An example - a 3d humanoid character. You need code to manage the mesh, the animation (probably skeletal), the animations themselves, all the blending logic, probably specialised code and data for facial animations, and then you need to make sure all of that can mesh with both input driven locomotion and AI driven locomotion - and that's just one problem domain.

And I'm grossly oversimplifying what's involved even in that particular area.

2 comments

>> games push computers to their absolute limits

The overwhelming majority of games actually don’t. Even 5+ year old rigs can run most modern games just fine.

> Even 5+ year old rigs can run most modern games just fine

AI-hardware demand is responsible for slowing down the AAA graphics frame-rate treadmill. Back when Nvidia and AMD were releasing improved mid-range consumer GPUs at a steady clip, there was incessant pressure on AAA games to have ever-increasing frame-rates and "photorealistic" graphic-fidelity. Making a game update at 144Hz at 4k resolution/max graphics quality, with no upscaling shortcuts would be a challenging problem, were it a common target.

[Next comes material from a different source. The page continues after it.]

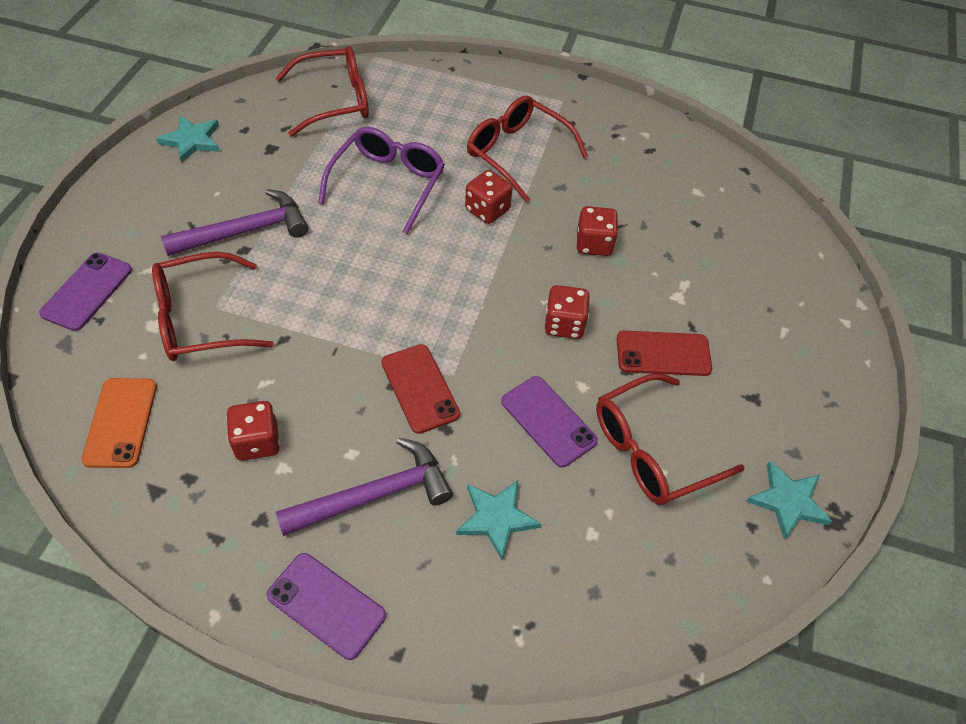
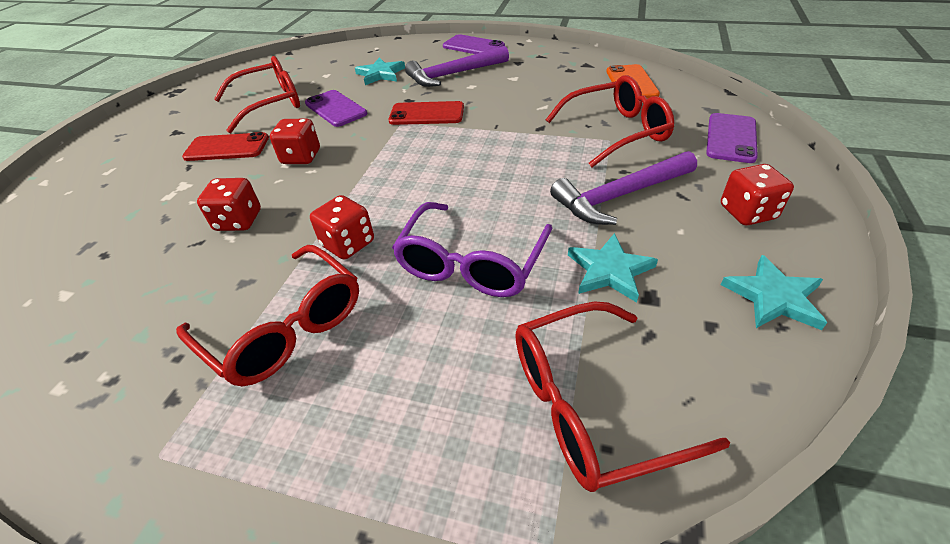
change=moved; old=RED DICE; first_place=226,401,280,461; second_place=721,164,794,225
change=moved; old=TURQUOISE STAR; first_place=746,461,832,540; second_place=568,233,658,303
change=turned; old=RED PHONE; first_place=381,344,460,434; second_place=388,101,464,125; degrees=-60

In an alternate universe where the LLM boom didn't happen, we probably would have 24GB midrange GPUs (and 32GB/48GB Nvidia 5090 Ti), allowing for humongous textures, and likely games rendering at 8k, which 5+ y.o. rigs would struggle with except at low-quality settings.

Not on max quality. They can just run the game.
And many a game developer doesn't have to write any of this because it already is commodity software.
AHahahahah.

Yeah that's other part. What was PhD level computer graphics becomes table stakes a few years later and not only do you have to do that, but you have to top it a few years later.

Oh and all of these systems have to be aware of each other, because the higher fidelity they become, the harder it is to keep the seams hidden, because the seam between them become more jarring.

Sure, you have skeletal bone animation and all that stuff in 2003, but do your characters adapt their footstep placement to the terrain height? Does the run animation blend smoothly between states? Oh it blends smoothly but now player inputs feel unresponsive because you had the clever idea to make it inertial? Oh now do it all over a network at minimum latency because esports are a hundred million dollar industry.